• _Work instruction A_:
Transcribe the part of the Millet exhibition text from "WHAT? Millet –" to "and—most famously—Salvador Dalí.".

• _Supplied text_:
———
LIFE ON

THE LAND

WHAT? Millet – Life on the Land

WHERE? The National Gallery, Trafalgar Square, London WC2N 5DN

WHEN? Now until 19 October. Free to view.

WHY GO? For an elevated story of country folk. French artist Millet is famed for his representation of life on the land—and did indeed originate from a farming family.
Never forgetting his background, Millet devoted his life’s work to portraying the social injustices inflicted upon peasants in poor rural communities. Images of roughly clad country folk labouring on the land became his signature, and led to the informal Barbizon school of landscape artists. This movement embraced realism during a period when other painters romanticised art. Named after the French village of Barbizon, it included Rousseau and Virgilio Díaz, but Millet was the leading light, and his work was greatly admired by Van Gogh, Monet, and—most famously—Salvador Dalí.
———
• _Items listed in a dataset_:

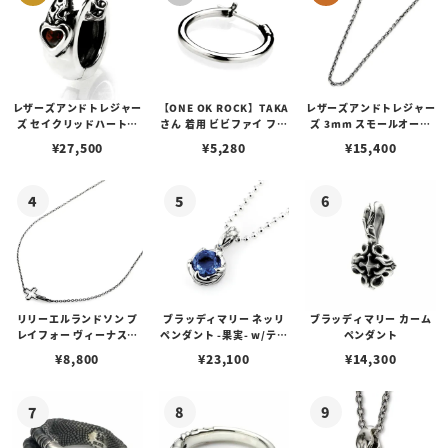
レザーズアンドトレジャー
【ONE OK ROCK】TAKA
レザーズアンドトレジャー
ズ セイクリッドハートピ
さん 着用 ビビファイ フー
ズ 3mm スモールオーバ
アス /ガーネット
プピアス
ルビーンズチェーン w/ロ
¥
27,500
¥
5,280
¥
15,400
ブスタークラスプ＆LTロ
ゴプレート
リリーエルランドソン プ
ブラッディマリー ネッリ
ブラッディマリー カーム
レイフォー ヴィーナスチ
ペンダント -果実- w/ティ
ペンダント
ェーン / VENUS
アフローライト
¥
8,800
¥
23,100
¥
14,300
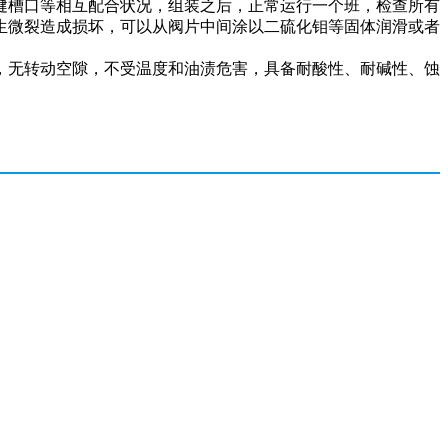
健槽口等相互配合状况，组装之后，正常运行一个班，检查所有
生微裂造成损坏，可以从阀片中间涂以二硫化钼等固体润滑或者
，无转动空隙，不受温度和油渍危害，具备耐酸性、耐碱性、蚀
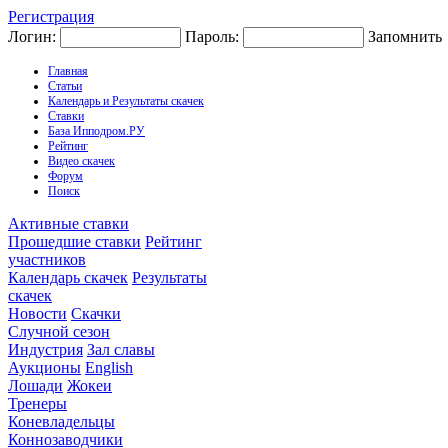
Регистрация
Логин:
Пароль:
Запомнить
Главная
Статьи
Календарь и Результаты скачек
Ставки
База Ипподром.РУ
Рейтинг
Видео скачек
Форум
Поиск
Активные ставки
Прошедшие ставки
Рейтинг
участников
Календарь скачек
Результаты
скачек
Новости
Скачки
Случной сезон
Индустрия
Зал славы
Аукционы
English
Лошади
Жокеи
Тренеры
Коневладельцы
Коннозаводчики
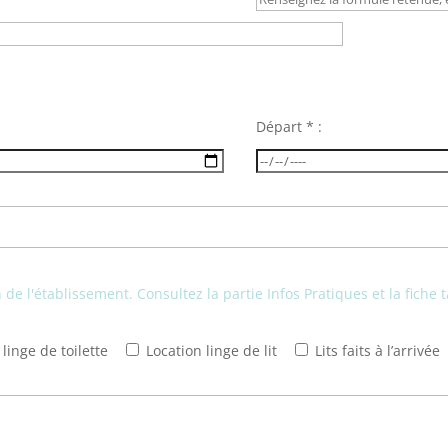
Départ * :
de l'établissement. Consultez la partie Infos Pratiques et la fiche t
linge de toilette
Location linge de lit
Lits faits à l’arrivée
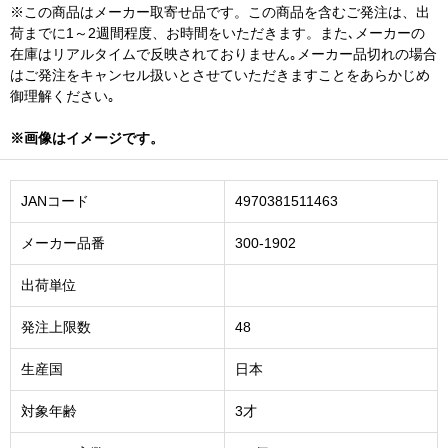
※この商品はメーカー取寄せ品です。この商品を含むご発注は、出
荷までに1～2週間程度、お時間をいただきます。また､メーカーの
在庫はリアルタイムで反映されておりません｡メーカー品切れの場合
はご発注をキャンセル扱いとさせていただきますことをあらかじめ
御理解ください｡
※画像はイメージです。
JANコード
4970381511463
メーカー品番
300-1902
出荷単位
発注上限数
48
生産国
日本
対象年齢
3才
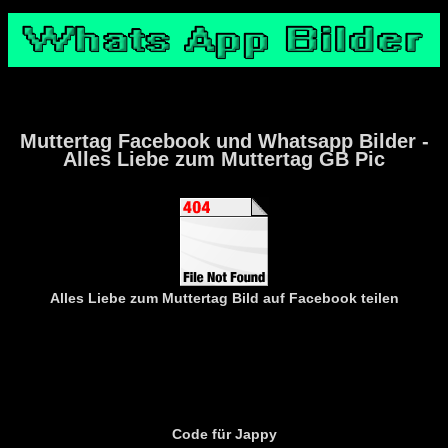
Muttertag Facebook und Whatsapp Bilder -
Alles Liebe zum Muttertag GB Pic
Alles Liebe zum Muttertag
Bild auf Facebook teilen
Code für Jappy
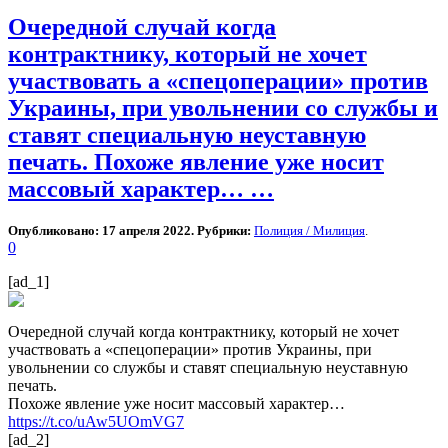
Очередной случай когда
контрактнику, который не хочет
участвовать а «спецоперации» против
Украины, при увольнении со службы и
ставят специальную неуставную
печать. Похоже явление уже носит
массовый характер… …
Опубликовано: 17 апреля 2022. Рубрики:
Полиция / Милиция
.
0
[ad_1]
Очередной случай когда контрактнику, который не хочет
участвовать а «спецоперации» против Украины, при
увольнении со службы и ставят специальную неуставную
печать.
Похоже явление уже носит массовый характер…
https://t.co/uAw5UOmVG7
[ad_2]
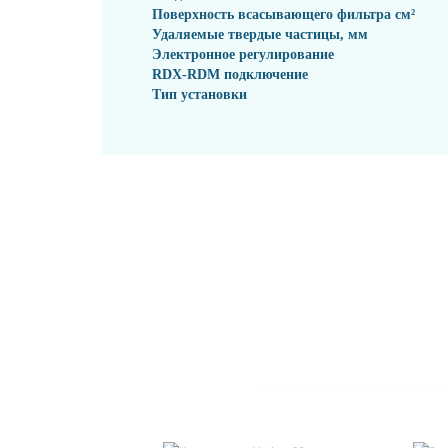
Поверхность всасывающего фильтра см²
Удаляемые твердые частицы, мм
Электронное регулирование
RDX-RDM подключение
Тип установки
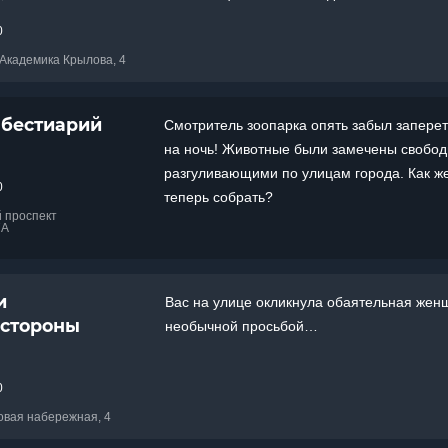
0
 Академика Крылова, 4
 бестиарий
Смотритель зоопарка опять забыл заперет
на ночь! Животные были замечены свобод
разгуливающими по улицам города. Как же
0
теперь собрать?
й проспект
7А
и
Вас на улице окликнула обаятельная жен
 стороны
необычной просьбой…
0
цовая набережная, 4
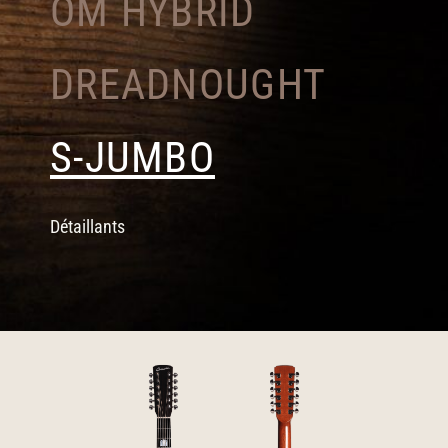
OM HYBRID
DREADNOUGHT
S-JUMBO
Détaillants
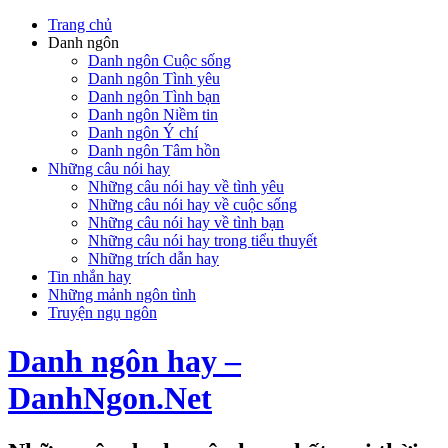
Trang chủ
Danh ngôn
Danh ngôn Cuộc sống
Danh ngôn Tình yêu
Danh ngôn Tình bạn
Danh ngôn Niềm tin
Danh ngôn Ý chí
Danh ngôn Tâm hồn
Những câu nói hay
Những câu nói hay về tình yêu
Những câu nói hay về cuộc sống
Những câu nói hay về tình bạn
Những câu nói hay trong tiểu thuyết
Những trích dẫn hay
Tin nhắn hay
Những mảnh ngôn tình
Truyện ngụ ngôn
Danh ngôn hay –
DanhNgon.Net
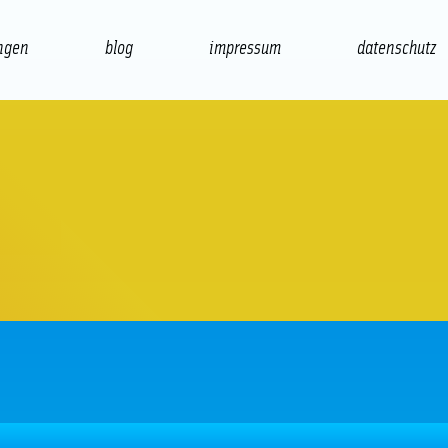
ngen
blog
impressum
datenschutz
präsentation
print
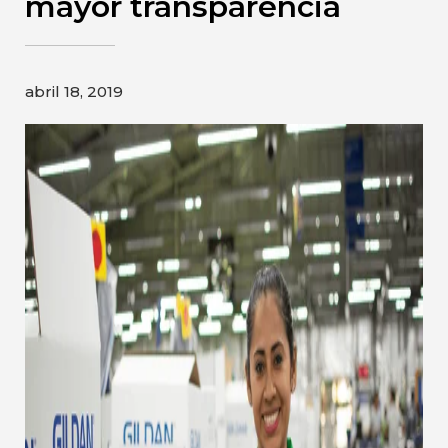
mayor transparencia
Gildan y HanesBrands pagina de
inicio
abril 18, 2019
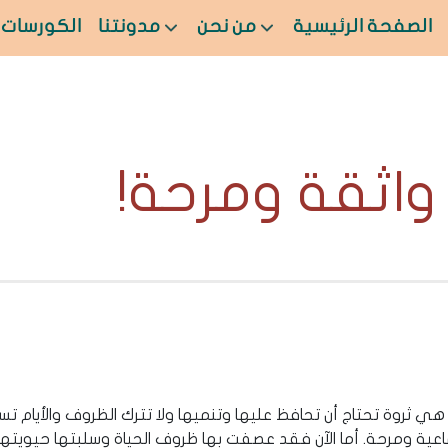
الصفحة الرئيسية
من نحن
مدونتنا
الكورسات
اثقة ومرحة!
 ثروة تحتاج أن تحافظ عليها وتنميها ولا تترك الظروف والأيام تسر
اعية ومرحة. أما الآن فقد عصفت بها ظروف الحياة وسلبتها حيويتها،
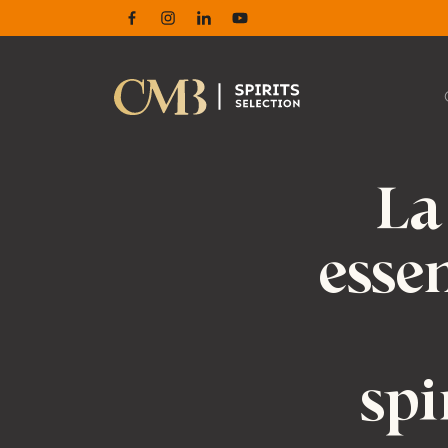
Facebook
Instagram
Linkedin
Youtube
La
esse
spi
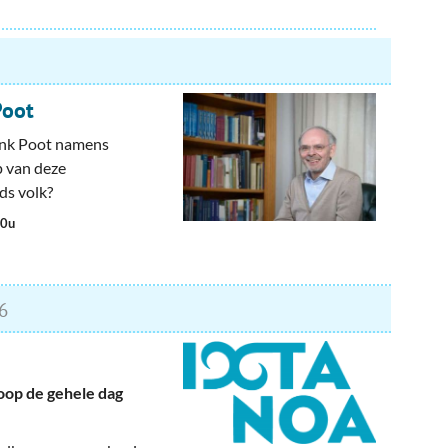
Poot
enk Poot namens
p van deze
ods volk?
00u
6
oop de gehele dag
———
• _Work instruction B_:
Restate word for word the lines of the entries from the line with "الصفحة الرئيسية" to the final line of the entries, both included, and leave the pictures out of your answer.

• _Reply A_:
WHAT? Millet – Life on the Land

WHERE? The National Gallery, Trafalgar Square, London WC2N 5DN

WHEN? Now until 19 October. Free to view.

WHY GO? For an elevated story of country folk. French artist Millet is famed for his representation of life on the land—and did indeed originate from a farming family.
Never forgetting his background, Millet devoted his life’s work to portraying the social injustices inflicted upon peasants in poor rural communities. Images of roughly clad country folk labouring on the land became his signature, and led to the informal Barbizon school of landscape artists. This movement embraced realism during a period when other painters romanticised art. Named after the French village of Barbizon, it included Rousseau and Virgilio Díaz, but Millet was the leading light, and his work was greatly admired by Van Gogh, Monet, and—most famously—Salvador Dalí.

• _Reply B_:
الصفحة الرئيسية
من نحن
مدونتنا
الكورسات
اثقة ومرحة!
 ثروة تحتاج أن تحافظ عليها وتنميها ولا تترك الظروف والأيام تسر
اعية ومرحة. أما الآن فقد عصفت بها ظروف الحياة وسلبتها حيويتها،
Facebook
Instagram
Linkedin
Youtube
La
esse
spi
Poot
enk Poot namens
p van deze
ods volk?
00u
6
oop de gehele dag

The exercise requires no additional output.